• _TEXT PROVIDED_:
____

Available here: https://erik-overdahl.github.io/huberman-lab-transcripts/
This the data for a static site containing full transcripts of the all of the episodes of the Huberman Lab Podcast. The text is pulled from the captions of the videos posted on YouTube.
Almost all of these are true transcripts, although a few of the podcast videos seem to only have autogenerated captions - these transcripts are labeled as such.
In the future, I would like to have not only these transcripts, but the capability for full-text search of the podcast transcripts AND the comments pulled from YouTube.
Only English transcripts are provided for now. Let me know if you would like to have the Spanish versions as well.
This repo provides a command-line interface named huberman-transcripts
.
Usage: cli.py [OPTIONS] COMMAND [ARGS]...
Options:
--install-completion [bash|zsh|fish|powershell|pwsh]
Install completion for the specified shell.
--show-completion [bash|zsh|fish|powershell|pwsh]
Show completion for the specified shell, to
copy it or customize the installation.
--help Show this message and exit.
Commands:
download A wrapper around youtube-dl for downloading video data
generate Generate markdown files for Pelican.
sage: cli.py download [OPTIONS] VIDEO_OR_PLAYLIST_IDS...

____

• _COLLECTED MATERIAL_:

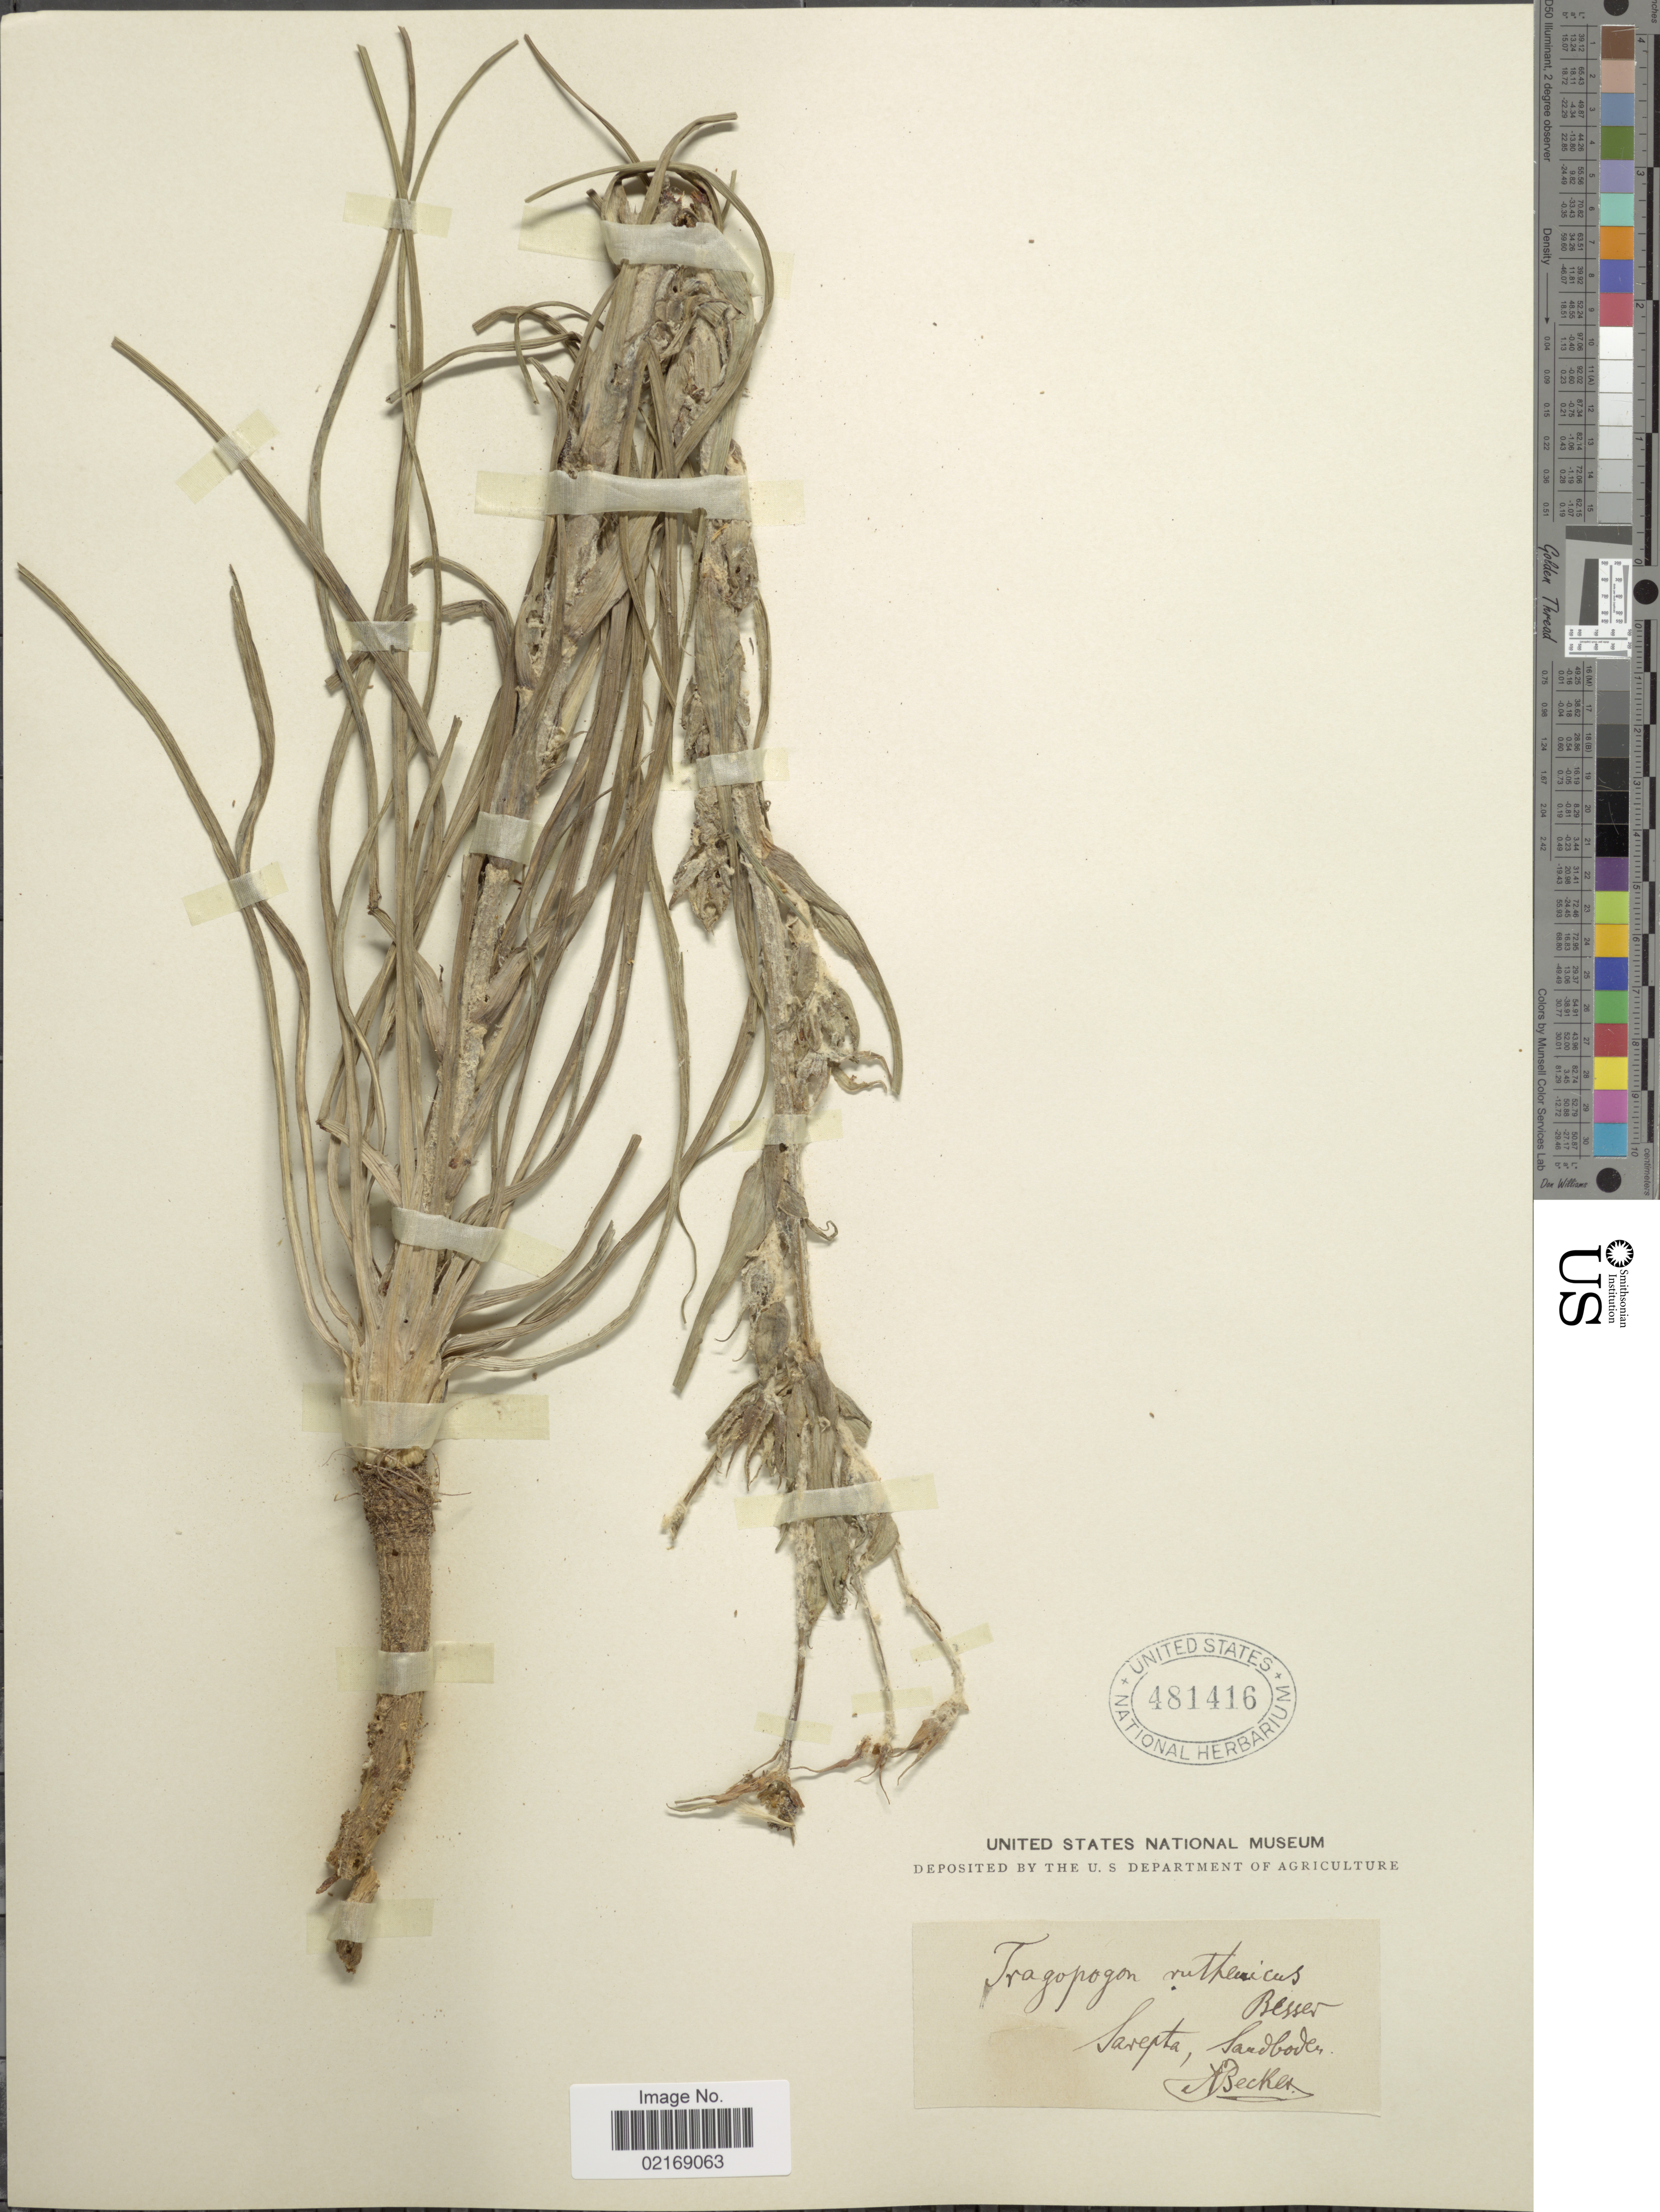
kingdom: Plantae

____

• _WRITTEN INSTRUCTION_: According to the podcast transcripts page, where does the transcript text come from? Answer from the podcast transcripts page alone, not the listing.

• _TASK ANSWER_: It comes from the captions of the videos posted on YouTube.